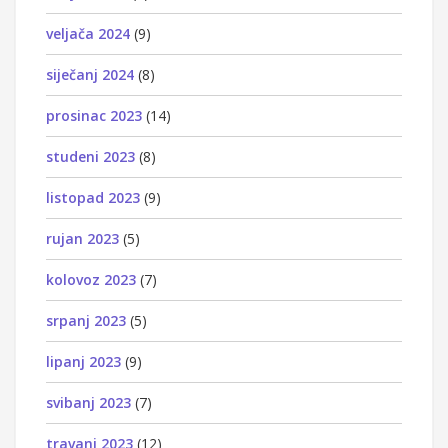
veljača 2024
(9)
siječanj 2024
(8)
prosinac 2023
(14)
studeni 2023
(8)
listopad 2023
(9)
rujan 2023
(5)
kolovoz 2023
(7)
srpanj 2023
(5)
lipanj 2023
(9)
svibanj 2023
(7)
travanj 2023
(12)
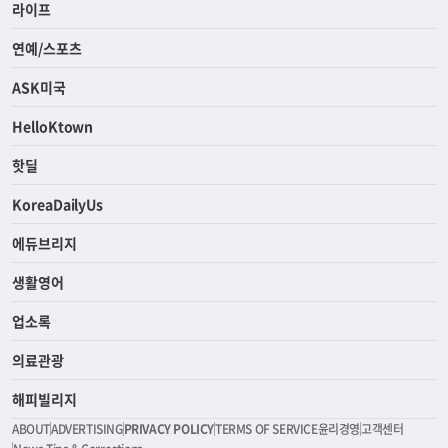
라이프
연예/스포츠
ASK미국
HelloKtown
핫딜
KoreaDailyUs
에듀브리지
생활영어
업소록
의료관광
해피빌리지
ABOUT
ADVERTISING
PRIVACY POLICY
TERMS OF SERVICE
윤리경영
고객센터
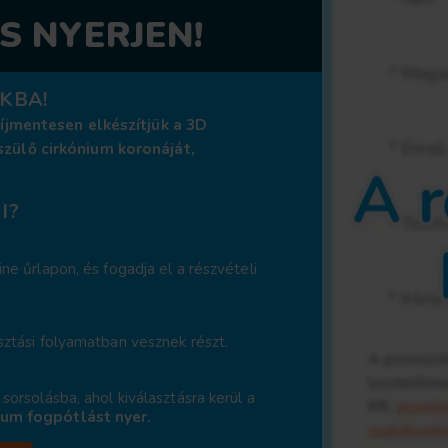
S NYERJEN!
KBA!
díjmentesen elkészítjük a
3D
szülő cirkónium koronáját,
I?
ine űrlapon, és fogadja el a részvételi
asztási folyamatban vesznek részt.
 sorsolásba, ahol kiválasztásra kerül a
ium fogpótlást nyer.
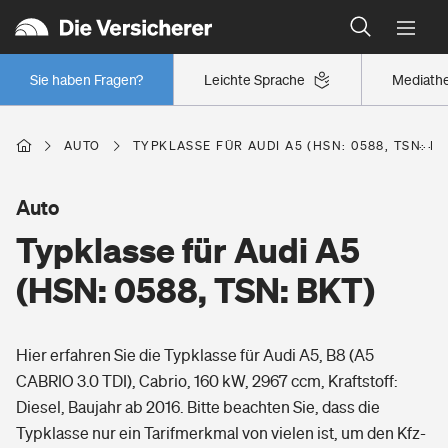
Typklassen: So ist Ihr Auto eingestuft
Wer versichert was: Jetzt Versicherer finden
Regionalklassen: So ist Ihre Region eingestuft
Sie haben Fragen?
Leichte Sprache
Mediath
Wer versichert was: Jetzt Versicherer finden
AUTO
TYPKLASSE FÜR AUDI A5 (HSN: 0588, TSN: BK
Beruf
Auto
Typklasse für Audi A5
Berufsunfähigkeitsversicherung
Wohnen
(HSN: 0588, TSN: BKT)
Erwerbsunfähigkeitsversicherung
Wohngebäudeversicherung
Hier erfahren Sie die Typklasse für Audi A5, B8 (A5
Freizeit
Grundfähigkeitsversicherung
CABRIO 3.0 TDI), Cabrio, 160 kW, 2967 ccm, Kraftstoff:
Hausratversicherung
Diesel, Baujahr ab 2016. Bitte beachten Sie, dass die
Arbeitsrechtsschutz
Pri­vate Haft­pflicht­
Typklasse nur ein Tarifmerkmal von vielen ist, um den Kfz-
Gesundheit
Elementarversicherung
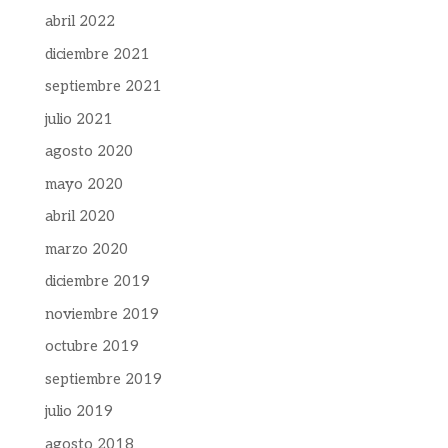
abril 2022
diciembre 2021
septiembre 2021
julio 2021
agosto 2020
mayo 2020
abril 2020
marzo 2020
diciembre 2019
noviembre 2019
octubre 2019
septiembre 2019
julio 2019
agosto 2018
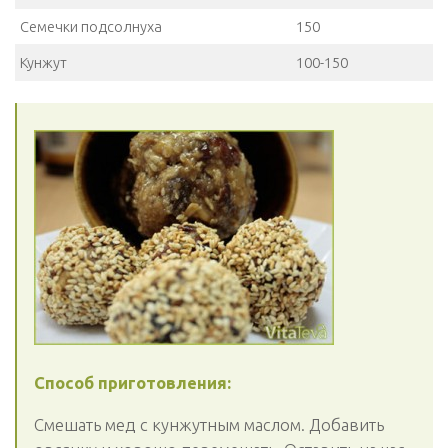
Семечки подсолнуха
150
Кунжут
100-150
Способ приготовления:
Смешать мед с кунжутным маслом. Добавить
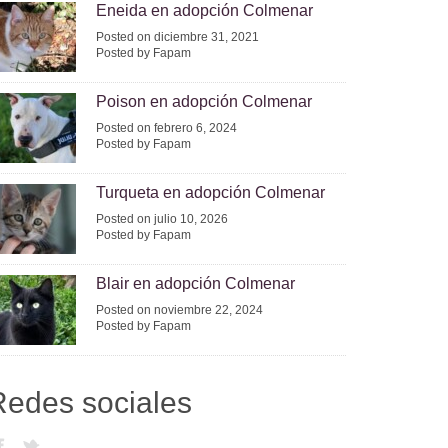
Eneida en adopción Colmenar
Posted on diciembre 31, 2021
Posted by Fapam
Poison en adopción Colmenar
Posted on febrero 6, 2024
Posted by Fapam
Turqueta en adopción Colmenar
Posted on julio 10, 2026
Posted by Fapam
Blair en adopción Colmenar
Posted on noviembre 22, 2024
Posted by Fapam
Redes sociales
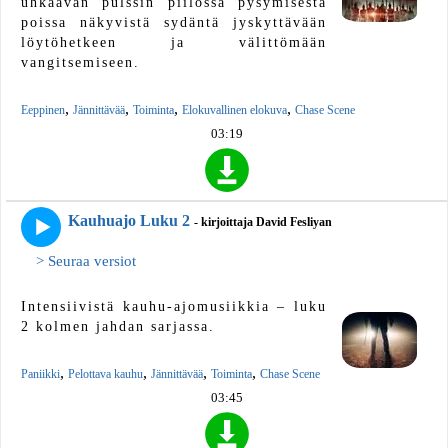
uhkaavan pulssin piilossa pysymisestä
poissa näkyvistä sydäntä jyskyttävään
löytöhetkeen ja välittömään
vangitsemiseen.
,
,
,
,
Eeppinen
Jännittävää
Toiminta
Elokuvallinen elokuva
Chase Scene
03:19
Kauhuajo Luku 2
- kirjoittaja David Fesliyan
> Seuraa versiot
Intensiivistä kauhu-ajomusiikkia – luku
2 kolmen jahdan sarjassa.
,
,
,
,
Paniikki
Pelottava kauhu
Jännittävää
Toiminta
Chase Scene
03:45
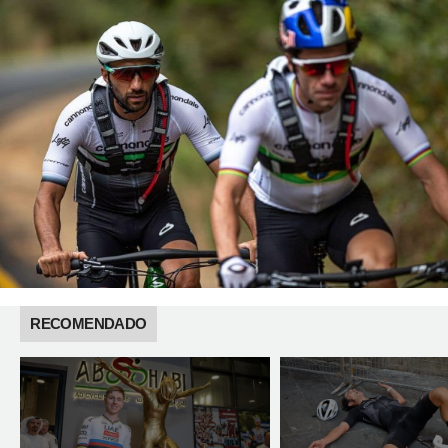
RECOMENDADO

# # #

#### Instructions for the task:
Return the text read from every one of the entries above, line for line and unchanged, and leave out the pictures.

#### Written answer:
veljača 2024
(9)
siječanj 2024
(8)
prosinac 2023
(14)
studeni 2023
(8)
listopad 2023
(9)
rujan 2023
(5)
kolovoz 2023
(7)
srpanj 2023
(5)
lipanj 2023
(9)
svibanj 2023
(7)
travanj 2023
(12)
라이프
연예/스포츠
ASK미국
HelloKtown
핫딜
KoreaDailyUs
에듀브리지
생활영어
업소록
의료관광
해피빌리지
ABOUT
ADVERTISING
PRIVACY POLICY
TERMS OF SERVICE
윤리경영
고객센터
S NYERJEN!
KBA!
díjmentesen elkészítjük a
3D
szülő cirkónium koronáját,
I?
ine űrlapon, és fogadja el a részvételi
asztási folyamatban vesznek részt.
 sorsolásba, ahol kiválasztásra kerül a
ium fogpótlást nyer.
Typklassen: So ist Ihr Auto eingestuft
Wer versichert was: Jetzt Versicherer finden
Regionalklassen: So ist Ihre Region eingestuft
Sie haben Fragen?
Leichte Sprache
Mediath
Wer versichert was: Jetzt Versicherer finden
AUTO
TYPKLASSE FÜR AUDI A5 (HSN: 0588, TSN: BK
Beruf
Auto
Typklasse für Audi A5
Berufsunfähigkeitsversicherung
Wohnen
(HSN: 0588, TSN: BKT)
Erwerbsunfähigkeitsversicherung
Wohngebäudeversicherung
Hier erfahren Sie die Typklasse für Audi A5, B8 (A5
Freizeit
Grundfähigkeitsversicherung
CABRIO 3.0 TDI), Cabrio, 160 kW, 2967 ccm, Kraftstoff:
Hausratversicherung
Diesel, Baujahr ab 2016. Bitte beachten Sie, dass die
Arbeitsrechtsschutz
Pri­vate Haft­pflicht­
Typklasse nur ein Tarifmerkmal von vielen ist, um den Kfz-
Gesundheit
Elementarversicherung
abril 2022
diciembre 2021
septiembre 2021
julio 2021
agosto 2020
mayo 2020
abril 2020
marzo 2020
diciembre 2019
noviembre 2019
octubre 2019
septiembre 2019
julio 2019
agosto 2018
Семечки подсолнуха
150
Кунжут
100-150
Способ приготовления:
Смешать мед с кунжутным маслом. Добавить
Eneida en adopción Colmenar
Posted on diciembre 31, 2021
Posted by Fapam
Poison en adopción Colmenar
Posted on febrero 6, 2024
Posted by Fapam
Turqueta en adopción Colmenar
Posted on julio 10, 2026
Posted by Fapam
Blair en adopción Colmenar
Posted on noviembre 22, 2024
Posted by Fapam
Redes sociales
uhkaavan pulssin piilossa pysymisestä
poissa näkyvistä sydäntä jyskyttävään
löytöhetkeen ja välittömään
vangitsemiseen.
,
,
,
,
Eeppinen
Jännittävää
Toiminta
Elokuvallinen elokuva
Chase Scene
03:19
Kauhuajo Luku 2
- kirjoittaja David Fesliyan
> Seuraa versiot
Intensiivistä kauhu-ajomusiikkia – luku
2 kolmen jahdan sarjassa.
,
,
,
,
Paniikki
Pelottava kauhu
Jännittävää
Toiminta
Chase Scene
03:45
RECOMENDADO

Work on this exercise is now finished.